Der Dom von Benevent war etwas enttäuschend. Unter dem Bombenhagel des zweiten Weltkrieges wurde er vollständig vernichtet und in den Fünfzigerjahren neu aufgebaut. Erhalten sind nur die Flügel der Fassade geblieben, das Innere der Kirche ist modern. Auch die Bausubstanz, von außen betrachtet, ist sichtlich neu. Der Krieg hat hier unheilbare Spuren hinterlassen.

Benevent hat noch eine Sehenswürdigkeit. Die Stadt (oder ihre Umgebung) diente als einen Treffpunkt der italienischen Hexen (wie zum Beispiel die Stolzalpe in der Steiermark).
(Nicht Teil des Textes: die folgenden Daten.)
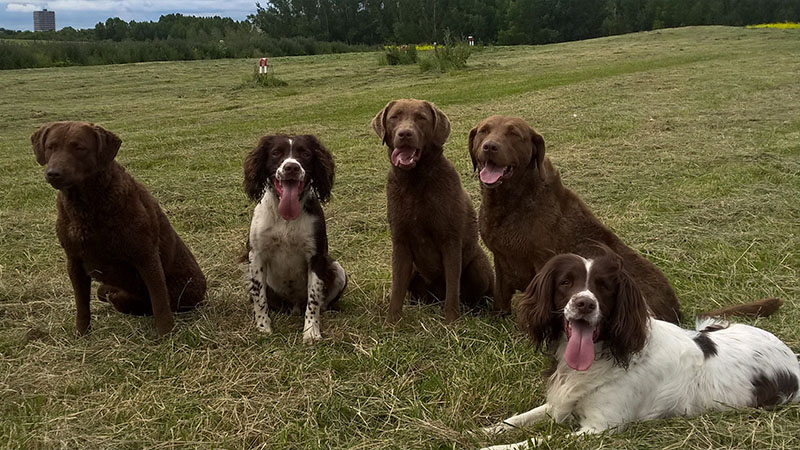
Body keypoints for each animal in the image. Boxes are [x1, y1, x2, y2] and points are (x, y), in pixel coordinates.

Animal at [32, 121, 206, 336]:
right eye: (51, 147)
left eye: (79, 147)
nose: (54, 173)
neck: (86, 207)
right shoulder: (74, 261)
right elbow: (81, 304)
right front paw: (81, 333)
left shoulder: (146, 256)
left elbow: (159, 302)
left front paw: (166, 334)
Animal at [374, 100, 494, 322]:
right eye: (394, 117)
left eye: (421, 117)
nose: (405, 134)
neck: (415, 181)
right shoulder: (400, 242)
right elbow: (397, 288)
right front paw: (392, 322)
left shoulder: (450, 241)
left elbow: (453, 287)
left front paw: (451, 321)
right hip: (415, 270)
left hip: (478, 264)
Sie ist stolz auf diesen fraglichen Ruhm, wir aßen im Restaurant „Locande dele Streghe“ und ich kapierte endlich, woher das schöne slowakische Wort „Striga“ für eine Hexe stammt.

Ob ich dieses Restaurant mit langobardischen Spezialitäten empfehlen kann, bin ich mir nicht ganz sicher. Das Essen war sehr gut, das Kaninchen einfach köstlich und die Bedienung, an der auch der sieben- oder achtjährige Sohn der Besitzer teilnahm, lieb und schnell. Das Kaninchen auf langobardische Art hat allerdings die erlaubte Höchstgeschwindigkeit in meinen Gedärmen mehrfach überschritten und war bald wieder draußen. Gott weiß warum, vielleicht war das wirklich eine Hexerei. Der Vorteil war, dass man das Essen ohne Angst, zuzunehmen, genießen konnte. Nur, bitte, sollte man das Restaurant nicht zu früh verlassen. Schön warten, bis man von dem Kaninchen wieder verlassen wird.

Trotzdem nahmen wir aus Benevent schöne Erinnerungen mit.